Entries drawn from a collection:

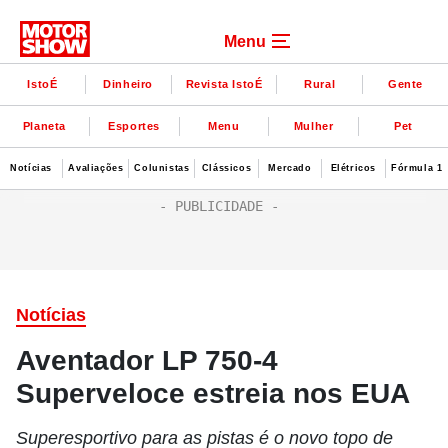
Menu
IstoÉ
Dinheiro
Revista IstoÉ
Rural
Gente
Planeta
Esportes
Menu
Mulher
Pet
Notícias
Avaliações
Colunistas
Clássicos
Mercado
Elétricos
Fórmula 1
Notícias
Aventador LP 750-4
Superveloce estreia nos EUA
Superesportivo para as pistas é o novo topo de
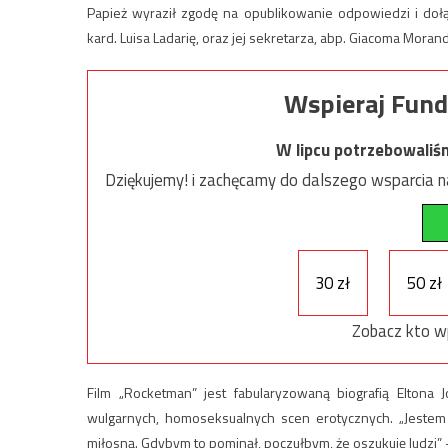
Papież wyraził zgodę na opublikowanie odpowiedzi i dołąc
kard. Luisa Ladarię, oraz jej sekretarza, abp. Giacoma Moran
Wspieraj Fund
W lipcu potrzebowaliś
Dziękujemy! i zachęcamy do dalszego wsparcia na
30 zł
50 zł
Zobacz kto w
Film „Rocketman” jest fabularyzowaną biografią Elton
wulgarnych, homoseksualnych scen erotycznych. „Jestem
miłosną. Gdybym to pominął, poczułbym, że oszukuję ludzi” –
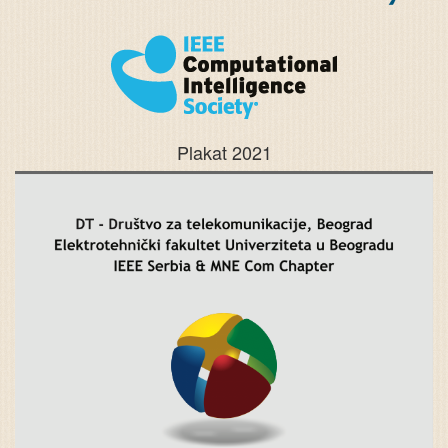
Plakat 2021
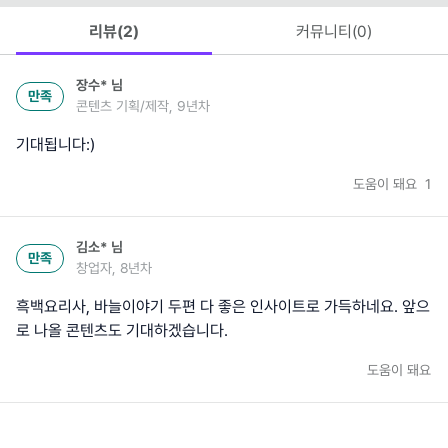
리뷰(
2
)
커뮤니티(
0
)
장수*
님
만족
콘텐츠 기획/제작, 9년차
기대됩니다:)
도움이 돼요
1
김소*
님
만족
창업자, 8년차
흑백요리사, 바늘이야기 두편 다 좋은 인사이트로 가득하네요. 앞으
로 나올 콘텐츠도 기대하겠습니다.
도움이 돼요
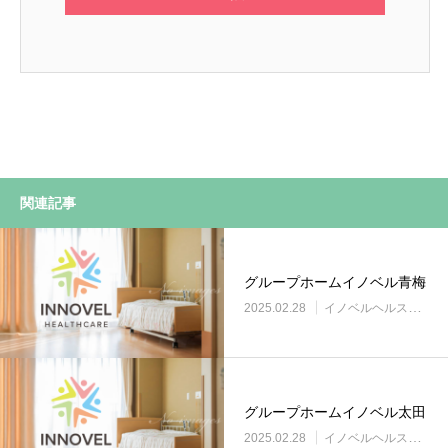
関連記事
グループホームイノベル青梅
2025.02.28
イノベルヘルスケア事業所
グループホームイノベル太田
2025.02.28
イノベルヘルスケア事業所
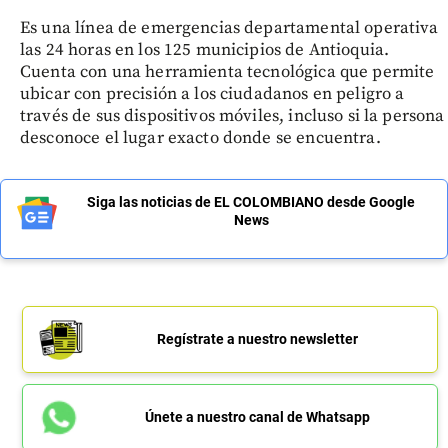
Es una línea de emergencias departamental operativa
las 24 horas en los 125 municipios de Antioquia.
Cuenta con una herramienta tecnológica que permite
ubicar con precisión a los ciudadanos en peligro a
través de sus dispositivos móviles, incluso si la persona
desconoce el lugar exacto donde se encuentra.
Siga las noticias de EL COLOMBIANO desde Google
News
Regístrate a nuestro newsletter
Únete a nuestro canal de Whatsapp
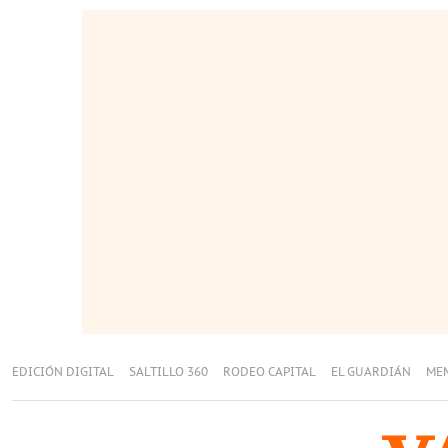
EDICIÓN DIGITAL
SALTILLO 360
RODEO CAPITAL
EL GUARDIÁN
ME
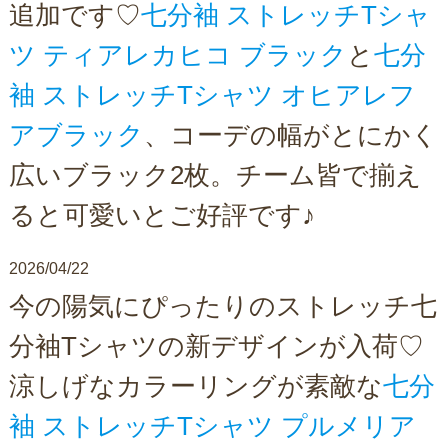
追加です♡
七分袖 ストレッチTシャ
ツ ティアレカヒコ ブラック
と
七分
袖 ストレッチTシャツ オヒアレフ
アブラック
、コーデの幅がとにかく
広いブラック2枚。チーム皆で揃え
ると可愛いとご好評です♪
2026/04/22
今の陽気にぴったりのストレッチ七
分袖Tシャツの新デザインが入荷♡
涼しげなカラーリングが素敵な
七分
袖 ストレッチTシャツ プルメリア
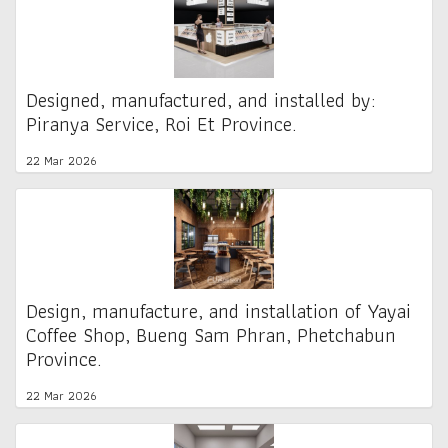
Designed, manufactured, and installed by:
Piranya Service, Roi Et Province.
22 Mar 2026
Design, manufacture, and installation of Yayai
Coffee Shop, Bueng Sam Phran, Phetchabun
Province.
22 Mar 2026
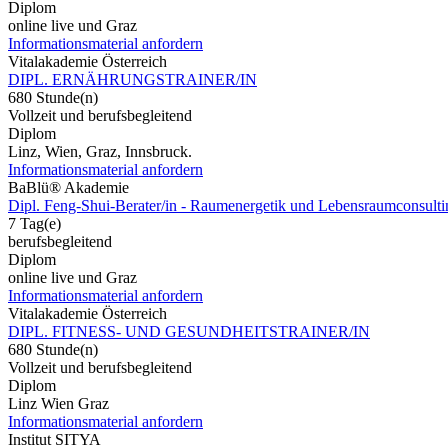
Diplom
online live und Graz
Informationsmaterial anfordern
Vitalakademie Österreich
DIPL. ERNÄHRUNGSTRAINER/IN
680 Stunde(n)
Vollzeit und berufsbegleitend
Diplom
Linz, Wien, Graz, Innsbruck.
Informationsmaterial anfordern
BaBlü® Akademie
Dipl. Feng-Shui-Berater/in - Raumenergetik und Lebensraumconsulti
7 Tag(e)
berufsbegleitend
Diplom
online live und Graz
Informationsmaterial anfordern
Vitalakademie Österreich
DIPL. FITNESS- UND GESUNDHEITSTRAINER/IN
680 Stunde(n)
Vollzeit und berufsbegleitend
Diplom
Linz Wien Graz
Informationsmaterial anfordern
Institut SITYA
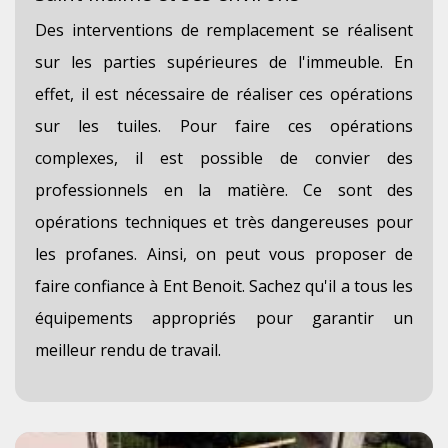
Des interventions de remplacement se réalisent
sur les parties supérieures de l'immeuble. En
effet, il est nécessaire de réaliser ces opérations
sur les tuiles. Pour faire ces opérations
complexes, il est possible de convier des
professionnels en la matière. Ce sont des
opérations techniques et très dangereuses pour
les profanes. Ainsi, on peut vous proposer de
faire confiance à Ent Benoit. Sachez qu'il a tous les
équipements appropriés pour garantir un
meilleur rendu de travail.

EXERCISE DETAILS
Write out every line of text from all the records above with no changes, and leave the pictures out of your answer.

RESPONSE
Menu
IstoÉ
Dinheiro
Revista IstoÉ
Rural
Gente
Planeta
Esportes
Menu
Mulher
Pet
Notícias
Avaliações
Colunistas
Clássicos
Mercado
Elétricos
Fórmula 1
Notícias
Aventador LP 750-4
Superveloce estreia nos EUA
Superesportivo para as pistas é o novo topo de
Papież wyraził zgodę na opublikowanie odpowiedzi i dołąc
kard. Luisa Ladarię, oraz jej sekretarza, abp. Giacoma Moran
Wspieraj Fund
W lipcu potrzebowaliś
Dziękujemy! i zachęcamy do dalszego wsparcia na
30 zł
50 zł
Zobacz kto w
Film „Rocketman” jest fabularyzowaną biografią Elton
wulgarnych, homoseksualnych scen erotycznych. „Jestem
miłosną. Gdybym to pominął, poczułbym, że oszukuję ludzi” –
Plakat 2021
리뷰(
2
)
커뮤니티(
0
)
장수*
님
만족
콘텐츠 기획/제작, 9년차
기대됩니다:)
도움이 돼요
1
김소*
님
만족
창업자, 8년차
흑백요리사, 바늘이야기 두편 다 좋은 인사이트로 가득하네요. 앞으
로 나올 콘텐츠도 기대하겠습니다.
도움이 돼요
関連記事
グループホームイノベル青梅
2025.02.28
イノベルヘルスケア事業所
グループホームイノベル太田
2025.02.28
イノベルヘルスケア事業所
Es una línea de emergencias departamental operativa
las 24 horas en los 125 municipios de Antioquia.
Cuenta con una herramienta tecnológica que permite
ubicar con precisión a los ciudadanos en peligro a
través de sus dispositivos móviles, incluso si la persona
desconoce el lugar exacto donde se encuentra.
Siga las noticias de EL COLOMBIANO desde Google
News
Regístrate a nuestro newsletter
Únete a nuestro canal de Whatsapp
EDICIÓN DIGITAL
SALTILLO 360
RODEO CAPITAL
EL GUARDIÁN
ME
追加です♡
七分袖 ストレッチTシャ
ツ ティアレカヒコ ブラック
と
七分
袖 ストレッチTシャツ オヒアレフ
アブラック
、コーデの幅がとにかく
広いブラック2枚。チーム皆で揃え
ると可愛いとご好評です♪
2026/04/22
今の陽気にぴったりのストレッチ七
分袖Tシャツの新デザインが入荷♡
涼しげなカラーリングが素敵な
七分
袖 ストレッチTシャツ プルメリア
Designed, manufactured, and installed by:
Piranya Service, Roi Et Province.
22 Mar 2026
Design, manufacture, and installation of Yayai
Coffee Shop, Bueng Sam Phran, Phetchabun
Province.
22 Mar 2026
Diplom
online live und Graz
Informationsmaterial anfordern
Vitalakademie Österreich
DIPL. ERNÄHRUNGSTRAINER/IN
680 Stunde(n)
Vollzeit und berufsbegleitend
Diplom
Linz, Wien, Graz, Innsbruck.
Informationsmaterial anfordern
BaBlü® Akademie
Dipl. Feng-Shui-Berater/in - Raumenergetik und Lebensraumconsulti
7 Tag(e)
berufsbegleitend
Diplom
online live und Graz
Informationsmaterial anfordern
Vitalakademie Österreich
DIPL. FITNESS- UND GESUNDHEITSTRAINER/IN
680 Stunde(n)
Vollzeit und berufsbegleitend
Diplom
Linz Wien Graz
Informationsmaterial anfordern
Institut SITYA
Des interventions de remplacement se réalisent
sur les parties supérieures de l'immeuble. En
effet, il est nécessaire de réaliser ces opérations
sur les tuiles. Pour faire ces opérations
complexes, il est possible de convier des
professionnels en la matière. Ce sont des
opérations techniques et très dangereuses pour
les profanes. Ainsi, on peut vous proposer de
faire confiance à Ent Benoit. Sachez qu'il a tous les
équipements appropriés pour garantir un
meilleur rendu de travail.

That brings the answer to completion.